8. The flexible circuit board testing device for new energy vehicles according to claim 2, wherein: the rotation post (31) is located rotation gear (32) below circumference and is provided with a plurality of flexible regulating plates (60), and one side lower extreme that rotation post (31) was kept away from to flexible regulating plate (60) is provided with electronic supplementary sucking disc (61), and one side lower extreme that rotation post (31) was kept away from to the regulating flexible plate is provided with electronic supplementary sucking disc (61) to the height of electronic supplementary sucking disc (61) lower surface is unanimous with the height of electronic sucking disc (36) lower surface.

9. The flexible circuit board testing device for new energy vehicles according to claim 7, wherein: the upper surface of the mounting frame (10), the upper surface of the bending plate (411), the upper surface of the bearing plate (55) and the upper surface of the bearing T-shaped plate (58) are flush.

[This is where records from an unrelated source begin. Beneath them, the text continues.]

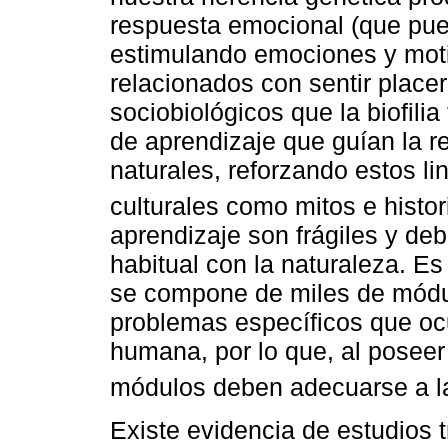
respuesta emocional (que pued
estimulando emociones y mot
relacionados con sentir placer
sociobiológicos que la biofili
de aprendizaje que guían la r
naturales, reforzando estos l
culturales como mitos e histor
aprendizaje son frágiles y de
habitual con la naturaleza. Es
se compone de miles de módu
problemas específicos que ocu
humana, por lo que, al poseer
módulos deben adecuarse a l
Existe evidencia de estudios 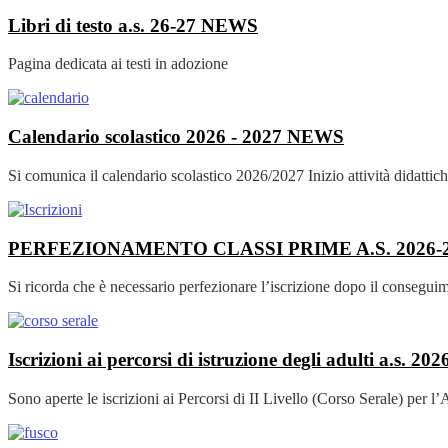
Libri di testo a.s. 26-27
NEWS
Pagina dedicata ai testi in adozione
Calendario scolastico 2026 - 2027
NEWS
Si comunica il calendario scolastico 2026/2027 Inizio attività didattic
PERFEZIONAMENTO CLASSI PRIME A.S. 2026-
Si ricorda che è necessario perfezionare l’iscrizione dopo il consegui
Iscrizioni ai percorsi di istruzione degli adulti a.s. 
Sono aperte le iscrizioni ai Percorsi di II Livello (Corso Serale) per l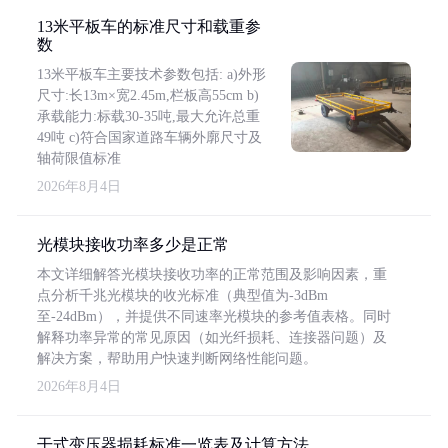
13米平板车的标准尺寸和载重参
数
13米平板车主要技术参数包括: a)外形
尺寸:长13m×宽2.45m,栏板高55cm b)
承载能力:标载30-35吨,最大允许总重
49吨 c)符合国家道路车辆外廓尺寸及
轴荷限值标准
2026年8月4日
光模块接收功率多少是正常
本文详细解答光模块接收功率的正常范围及影响因素，重
点分析千兆光模块的收光标准（典型值为-3dBm
至-24dBm），并提供不同速率光模块的参考值表格。同时
解释功率异常的常见原因（如光纤损耗、连接器问题）及
解决方案，帮助用户快速判断网络性能问题。
2026年8月4日
干式变压器损耗标准一览表及计算方法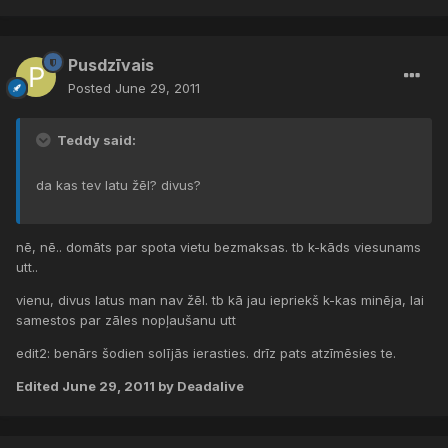
Pusdzīvais
Posted
June 29, 2011
Teddy said:
da kas tev latu žēl? divus?
nē, nē.. domāts par spota vietu bezmaksas. tb k-kāds viesunams
utt..
vienu, divus latus man nav žēl. tb kā jau iepriekš k-kas minēja, lai
samestos par zāles nopļaušanu utt
edit2: benārs šodien solījās ierasties. drīz pats atzīmēsies te.
Edited
June 29, 2011
by Deadalive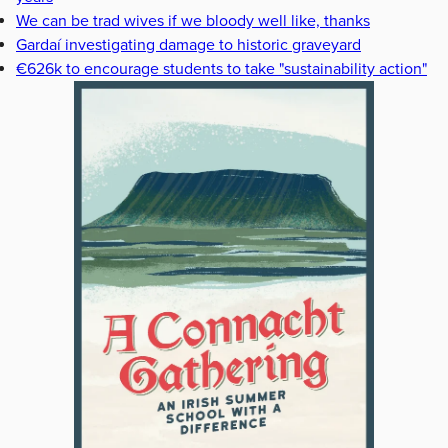
We can be trad wives if we bloody well like, thanks
Gardaí investigating damage to historic graveyard
€626k to encourage students to take "sustainability action"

10. A flexible circuit board testing method for a new energy automobile, comprising the flexible circuit board testing device for a new energy automobile according to any one of claims 1 to 9, characterized in that the testing method comprises the following steps:

s1: placing a circuit board: firstly, placing a flexible circuit board to be tested on a mounting frame (10) and a bending plate (411), and ensuring the flexible circuit board to be spread flatly;

s2: stretching a circuit board: the lifting rotating mechanism (3) lifts the flexible circuit board on the mounting frame (10), then the stretching mechanism (2) clamps two ends of the flexible circuit board, and meanwhile, the lifting rotating mechanism (3) does not adsorb the flexible circuit board any more, so that the stretching mechanism (2) starts to stretch the flexible circuit board;

s3: rotation adjustment: after the step S2, the flexible circuit board is required to be subjected to tensile test from different angles, the lifting rotating mechanism (3) adsorbs the flexible circuit board, the stretching mechanism (2) loosens the clamping of the flexible circuit board, so that the lifting rotating mechanism (3) drives the flexible circuit board to rotate, the clamping angle of the stretching mechanism (2) on the flexible circuit board is adjusted, and the stretching mechanism (2) can further perform tensile test on the flexible circuit board from different angles;

s4: bending test: after the flexible circuit board tensile test is finished, the flexible circuit board is clamped on the bending plate (411) and the mounting frame (10) by the clamping unit (42), the bending inflection point of the flexible circuit board is adjusted through the limiting locking unit (40), and finally the bending test of the flexible circuit board is realized through the limiting bending unit (41).